**DIRECTIONS:**
The entries need to be copied exactly.
---------- TASK INPUT
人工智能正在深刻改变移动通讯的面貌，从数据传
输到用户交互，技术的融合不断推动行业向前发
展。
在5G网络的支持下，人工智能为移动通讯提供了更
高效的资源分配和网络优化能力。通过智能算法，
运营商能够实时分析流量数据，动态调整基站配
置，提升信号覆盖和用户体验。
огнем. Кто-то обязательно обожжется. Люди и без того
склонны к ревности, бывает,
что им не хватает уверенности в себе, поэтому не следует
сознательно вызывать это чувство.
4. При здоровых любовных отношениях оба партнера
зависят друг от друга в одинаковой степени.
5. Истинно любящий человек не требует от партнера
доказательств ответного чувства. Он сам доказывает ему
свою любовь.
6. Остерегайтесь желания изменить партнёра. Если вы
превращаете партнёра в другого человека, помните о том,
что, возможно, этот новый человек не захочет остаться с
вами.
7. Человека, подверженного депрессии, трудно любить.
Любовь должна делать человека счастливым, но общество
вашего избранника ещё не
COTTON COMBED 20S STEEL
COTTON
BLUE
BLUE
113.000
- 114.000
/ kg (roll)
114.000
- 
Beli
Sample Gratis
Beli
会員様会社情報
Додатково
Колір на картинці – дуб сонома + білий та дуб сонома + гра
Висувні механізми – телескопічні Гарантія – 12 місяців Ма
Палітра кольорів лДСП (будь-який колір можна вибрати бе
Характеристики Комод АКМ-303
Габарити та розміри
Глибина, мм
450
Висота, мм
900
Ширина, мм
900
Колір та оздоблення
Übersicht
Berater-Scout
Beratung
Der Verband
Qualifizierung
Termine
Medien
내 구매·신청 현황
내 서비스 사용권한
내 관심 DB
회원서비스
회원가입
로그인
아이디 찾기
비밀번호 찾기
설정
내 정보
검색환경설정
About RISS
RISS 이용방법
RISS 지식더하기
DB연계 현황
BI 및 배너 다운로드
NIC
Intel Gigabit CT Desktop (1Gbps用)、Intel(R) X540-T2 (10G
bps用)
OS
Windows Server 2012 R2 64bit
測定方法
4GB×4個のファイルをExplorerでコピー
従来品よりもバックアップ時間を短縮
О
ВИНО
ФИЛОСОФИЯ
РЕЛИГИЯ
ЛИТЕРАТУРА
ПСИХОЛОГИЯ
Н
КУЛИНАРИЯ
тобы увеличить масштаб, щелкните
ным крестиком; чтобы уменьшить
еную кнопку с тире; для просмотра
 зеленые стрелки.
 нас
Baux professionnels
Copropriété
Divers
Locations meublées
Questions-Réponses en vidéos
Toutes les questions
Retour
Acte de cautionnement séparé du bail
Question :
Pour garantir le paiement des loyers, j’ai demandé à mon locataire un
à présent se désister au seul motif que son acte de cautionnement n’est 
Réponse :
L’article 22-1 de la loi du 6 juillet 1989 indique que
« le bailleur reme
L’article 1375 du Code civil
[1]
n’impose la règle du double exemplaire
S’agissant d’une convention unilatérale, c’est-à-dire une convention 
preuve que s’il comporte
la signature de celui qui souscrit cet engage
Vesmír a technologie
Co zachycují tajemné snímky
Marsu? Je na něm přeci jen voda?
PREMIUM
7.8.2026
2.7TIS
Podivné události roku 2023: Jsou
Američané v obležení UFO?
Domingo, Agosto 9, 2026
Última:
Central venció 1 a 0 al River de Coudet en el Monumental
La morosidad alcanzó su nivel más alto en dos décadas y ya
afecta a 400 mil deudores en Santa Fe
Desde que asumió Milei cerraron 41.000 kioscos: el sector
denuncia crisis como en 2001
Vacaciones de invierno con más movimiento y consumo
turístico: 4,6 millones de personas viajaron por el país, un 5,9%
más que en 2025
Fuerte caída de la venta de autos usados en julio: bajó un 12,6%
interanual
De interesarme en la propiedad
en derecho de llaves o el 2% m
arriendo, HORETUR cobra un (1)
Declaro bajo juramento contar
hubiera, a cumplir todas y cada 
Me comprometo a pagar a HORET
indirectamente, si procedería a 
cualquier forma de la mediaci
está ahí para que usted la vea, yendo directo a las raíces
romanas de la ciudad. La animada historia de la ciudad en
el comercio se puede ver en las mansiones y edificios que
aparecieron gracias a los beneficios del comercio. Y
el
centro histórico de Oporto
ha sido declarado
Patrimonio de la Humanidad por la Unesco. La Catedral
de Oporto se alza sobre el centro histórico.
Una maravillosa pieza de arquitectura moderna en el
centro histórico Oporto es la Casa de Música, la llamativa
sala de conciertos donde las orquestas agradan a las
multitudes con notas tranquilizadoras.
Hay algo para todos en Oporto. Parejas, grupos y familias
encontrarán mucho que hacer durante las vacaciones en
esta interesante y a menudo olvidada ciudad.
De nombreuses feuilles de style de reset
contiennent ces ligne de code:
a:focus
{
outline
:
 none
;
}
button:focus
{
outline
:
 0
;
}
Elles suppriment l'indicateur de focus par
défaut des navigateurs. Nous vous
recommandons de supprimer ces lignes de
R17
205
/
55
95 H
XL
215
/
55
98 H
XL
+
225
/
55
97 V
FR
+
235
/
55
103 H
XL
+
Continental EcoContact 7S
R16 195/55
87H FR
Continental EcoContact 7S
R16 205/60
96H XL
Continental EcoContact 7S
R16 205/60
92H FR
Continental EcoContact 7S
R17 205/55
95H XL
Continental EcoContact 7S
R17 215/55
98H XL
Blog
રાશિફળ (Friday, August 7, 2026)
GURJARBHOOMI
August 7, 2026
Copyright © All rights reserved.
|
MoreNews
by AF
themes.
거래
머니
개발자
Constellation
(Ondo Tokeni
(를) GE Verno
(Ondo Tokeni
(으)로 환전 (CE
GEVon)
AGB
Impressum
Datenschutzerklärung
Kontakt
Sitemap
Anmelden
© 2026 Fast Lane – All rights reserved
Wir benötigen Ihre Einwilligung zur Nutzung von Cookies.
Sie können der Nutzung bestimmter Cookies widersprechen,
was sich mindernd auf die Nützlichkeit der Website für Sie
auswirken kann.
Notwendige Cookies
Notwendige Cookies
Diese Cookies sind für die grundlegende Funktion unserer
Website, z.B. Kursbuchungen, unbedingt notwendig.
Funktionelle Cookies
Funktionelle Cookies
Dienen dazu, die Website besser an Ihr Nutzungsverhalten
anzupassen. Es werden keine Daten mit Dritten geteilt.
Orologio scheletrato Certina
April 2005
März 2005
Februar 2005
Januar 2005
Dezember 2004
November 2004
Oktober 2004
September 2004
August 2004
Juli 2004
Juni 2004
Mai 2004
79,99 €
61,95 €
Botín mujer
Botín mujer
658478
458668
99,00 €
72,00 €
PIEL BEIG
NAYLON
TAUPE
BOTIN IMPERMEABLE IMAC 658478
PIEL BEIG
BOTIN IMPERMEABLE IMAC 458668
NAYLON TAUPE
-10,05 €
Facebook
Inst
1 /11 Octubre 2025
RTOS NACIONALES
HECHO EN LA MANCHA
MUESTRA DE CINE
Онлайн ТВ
--------------------
**RESPONSE FOR THIS EXERCISE:**
人工智能正在深刻改变移动通讯的面貌，从数据传
输到用户交互，技术的融合不断推动行业向前发
展。
在5G网络的支持下，人工智能为移动通讯提供了更
高效的资源分配和网络优化能力。通过智能算法，
运营商能够实时分析流量数据，动态调整基站配
置，提升信号覆盖和用户体验。
огнем. Кто-то обязательно обожжется. Люди и без того
склонны к ревности, бывает,
что им не хватает уверенности в себе, поэтому не следует
сознательно вызывать это чувство.
4. При здоровых любовных отношениях оба партнера
зависят друг от друга в одинаковой степени.
5. Истинно любящий человек не требует от партнера
доказательств ответного чувства. Он сам доказывает ему
свою любовь.
6. Остерегайтесь желания изменить партнёра. Если вы
превращаете партнёра в другого человека, помните о том,
что, возможно, этот новый человек не захочет остаться с
вами.
7. Человека, подверженного депрессии, трудно любить.
Любовь должна делать человека счастливым, но общество
вашего избранника ещё не
COTTON COMBED 20S STEEL
COTTON
BLUE
BLUE
113.000
- 114.000
/ kg (roll)
114.000
- 
Beli
Sample Gratis
Beli
会員様会社情報
Додатково
Колір на картинці – дуб сонома + білий та дуб сонома + гра
Висувні механізми – телескопічні Гарантія – 12 місяців Ма
Палітра кольорів лДСП (будь-який колір можна вибрати бе
Характеристики Комод АКМ-303
Габарити та розміри
Глибина, мм
450
Висота, мм
900
Ширина, мм
900
Колір та оздоблення
Übersicht
Berater-Scout
Beratung
Der Verband
Qualifizierung
Termine
Medien
내 구매·신청 현황
내 서비스 사용권한
내 관심 DB
회원서비스
회원가입
로그인
아이디 찾기
비밀번호 찾기
설정
내 정보
검색환경설정
About RISS
RISS 이용방법
RISS 지식더하기
DB연계 현황
BI 및 배너 다운로드
NIC
Intel Gigabit CT Desktop (1Gbps用)、Intel(R) X540-T2 (10G
bps用)
OS
Windows Server 2012 R2 64bit
測定方法
4GB×4個のファイルをExplorerでコピー
従来品よりもバックアップ時間を短縮
О
ВИНО
ФИЛОСОФИЯ
РЕЛИГИЯ
ЛИТЕРАТУРА
ПСИХОЛОГИЯ
Н
КУЛИНАРИЯ
тобы увеличить масштаб, щелкните
ным крестиком; чтобы уменьшить
еную кнопку с тире; для просмотра
 зеленые стрелки.
 нас
Baux professionnels
Copropriété
Divers
Locations meublées
Questions-Réponses en vidéos
Toutes les questions
Retour
Acte de cautionnement séparé du bail
Question :
Pour garantir le paiement des loyers, j’ai demandé à mon locataire un
à présent se désister au seul motif que son acte de cautionnement n’est 
Réponse :
L’article 22-1 de la loi du 6 juillet 1989 indique que
« le bailleur reme
L’article 1375 du Code civil
[1]
n’impose la règle du double exemplaire
S’agissant d’une convention unilatérale, c’est-à-dire une convention 
preuve que s’il comporte
la signature de celui qui souscrit cet engage
Vesmír a technologie
Co zachycují tajemné snímky
Marsu? Je na něm přeci jen voda?
PREMIUM
7.8.2026
2.7TIS
Podivné události roku 2023: Jsou
Američané v obležení UFO?
Domingo, Agosto 9, 2026
Última:
Central venció 1 a 0 al River de Coudet en el Monumental
La morosidad alcanzó su nivel más alto en dos décadas y ya
afecta a 400 mil deudores en Santa Fe
Desde que asumió Milei cerraron 41.000 kioscos: el sector
denuncia crisis como en 2001
Vacaciones de invierno con más movimiento y consumo
turístico: 4,6 millones de personas viajaron por el país, un 5,9%
más que en 2025
Fuerte caída de la venta de autos usados en julio: bajó un 12,6%
interanual
De interesarme en la propiedad
en derecho de llaves o el 2% m
arriendo, HORETUR cobra un (1)
Declaro bajo juramento contar
hubiera, a cumplir todas y cada 
Me comprometo a pagar a HORET
indirectamente, si procedería a 
cualquier forma de la mediaci
está ahí para que usted la vea, yendo directo a las raíces
romanas de la ciudad. La animada historia de la ciudad en
el comercio se puede ver en las mansiones y edificios que
aparecieron gracias a los beneficios del comercio. Y
el
centro histórico de Oporto
ha sido declarado
Patrimonio de la Humanidad por la Unesco. La Catedral
de Oporto se alza sobre el centro histórico.
Una maravillosa pieza de arquitectura moderna en el
centro histórico Oporto es la Casa de Música, la llamativa
sala de conciertos donde las orquestas agradan a las
multitudes con notas tranquilizadoras.
Hay algo para todos en Oporto. Parejas, grupos y familias
encontrarán mucho que hacer durante las vacaciones en
esta interesante y a menudo olvidada ciudad.
De nombreuses feuilles de style de reset
contiennent ces ligne de code:
a:focus
{
outline
:
 none
;
}
button:focus
{
outline
:
 0
;
}
Elles suppriment l'indicateur de focus par
défaut des navigateurs. Nous vous
recommandons de supprimer ces lignes de
R17
205
/
55
95 H
XL
215
/
55
98 H
XL
+
225
/
55
97 V
FR
+
235
/
55
103 H
XL
+
Continental EcoContact 7S
R16 195/55
87H FR
Continental EcoContact 7S
R16 205/60
96H XL
Continental EcoContact 7S
R16 205/60
92H FR
Continental EcoContact 7S
R17 205/55
95H XL
Continental EcoContact 7S
R17 215/55
98H XL
Blog
રાશિફળ (Friday, August 7, 2026)
GURJARBHOOMI
August 7, 2026
Copyright © All rights reserved.
|
MoreNews
by AF
themes.
거래
머니
개발자
Constellation
(Ondo Tokeni
(를) GE Verno
(Ondo Tokeni
(으)로 환전 (CE
GEVon)
AGB
Impressum
Datenschutzerklärung
Kontakt
Sitemap
Anmelden
© 2026 Fast Lane – All rights reserved
Wir benötigen Ihre Einwilligung zur Nutzung von Cookies.
Sie können der Nutzung bestimmter Cookies widersprechen,
was sich mindernd auf die Nützlichkeit der Website für Sie
auswirken kann.
Notwendige Cookies
Notwendige Cookies
Diese Cookies sind für die grundlegende Funktion unserer
Website, z.B. Kursbuchungen, unbedingt notwendig.
Funktionelle Cookies
Funktionelle Cookies
Dienen dazu, die Website besser an Ihr Nutzungsverhalten
anzupassen. Es werden keine Daten mit Dritten geteilt.
Orologio scheletrato Certina
April 2005
März 2005
Februar 2005
Januar 2005
Dezember 2004
November 2004
Oktober 2004
September 2004
August 2004
Juli 2004
Juni 2004
Mai 2004
79,99 €
61,95 €
Botín mujer
Botín mujer
658478
458668
99,00 €
72,00 €
PIEL BEIG
NAYLON
TAUPE
BOTIN IMPERMEABLE IMAC 658478
PIEL BEIG
BOTIN IMPERMEABLE IMAC 458668
NAYLON TAUPE
-10,05 €
Facebook
Inst
1 /11 Octubre 2025
RTOS NACIONALES
HECHO EN LA MANCHA
MUESTRA DE CINE
Онлайн ТВ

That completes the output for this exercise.